Actions to take:
1. Answer these questions using the passage on the Mary Duke Biddle Estate below:
(a) In what year was the main house, Pinecrest, built?
(b) To whom did Mary Duke Biddle Trent Semans and her husband give the house in 1976?
(c) In what year was the estate listed on the National Register of Historic Places?
2. Summarize the passage on the Mary Duke Biddle Estate below in two sentences.
3. Translate this sentence from the passage on the Mary Duke Biddle Estate below into Spanish: "The estate was the home of philanthropist Mary Duke Biddle from 1935 until her death in 1960."

Given passage:
━━━━━━━━━━━━━━━━━━━━

Historic house in North Carolina, United States

Mary Duke Biddle Estate, also known as the James O. Cobb House and Pinecrest, is a historic home and estate located at Durham, Durham County, North Carolina. The main house "Pinecrest" is a Tudor Revival style dwelling built in 1927, with additions and interior renovations made between 1935 and 1958. These additions and renovations included Colonial Revival, French Eclectic, Oriental, Art Moderne, and Art Deco elements. The estate property includes an additional three contributing outbuildings and nine contributing structures. They are The Cottage, a gasoline pump, iron picket fence with two ornamental gates, two large brick arches, stone-lined grottoes, bathhouse, tennis court, a swimming pool, a stone fireplace, pergola, a gardener's cottage with an attached greenhouse, and a storage garage. The estate was the home of philanthropist Mary Duke Biddle from 1935 until her death in 1960.

After Mary Duke Biddle's death, the house was owned by noted philanthropist Mary Duke Biddle Trent Semans and her husband, James H. Semans, who gave the house to their son, James D.B.T. Semans in 1976.

It was listed on the National Register of Historic Places in 2013. Pinecrest and some of the contributing resources are included in the Forest Hills Historic District.

In July 2023, the house located at 1415 Bivins St. was burned down as part of a training exercise by the Durham Fire Department, to make room for a proposed housing development.

━━━━━━━━━━━━━━━━━━━━

[Dataset entries]
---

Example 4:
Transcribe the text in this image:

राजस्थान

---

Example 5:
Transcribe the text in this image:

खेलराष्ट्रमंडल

━━━━━━━━━━━━━━━━━━━━

Solved tasks:
1.
(a) 1927
(b) Their son, James D.B.T. Semans
(c) 2013

2. The Mary Duke Biddle Estate in Durham, North Carolina, centers on Pinecrest, a Tudor Revival house built in 1927 and later given additions and renovations. It was the home of philanthropist Mary Duke Biddle from 1935 until her death in 1960, was listed on the National Register of Historic Places in 2013, and was burned down by the Durham Fire Department in July 2023 as a training exercise to make room for a proposed housing development.

3. La finca fue el hogar de la filántropa Mary Duke Biddle desde 1935 hasta su muerte en 1960.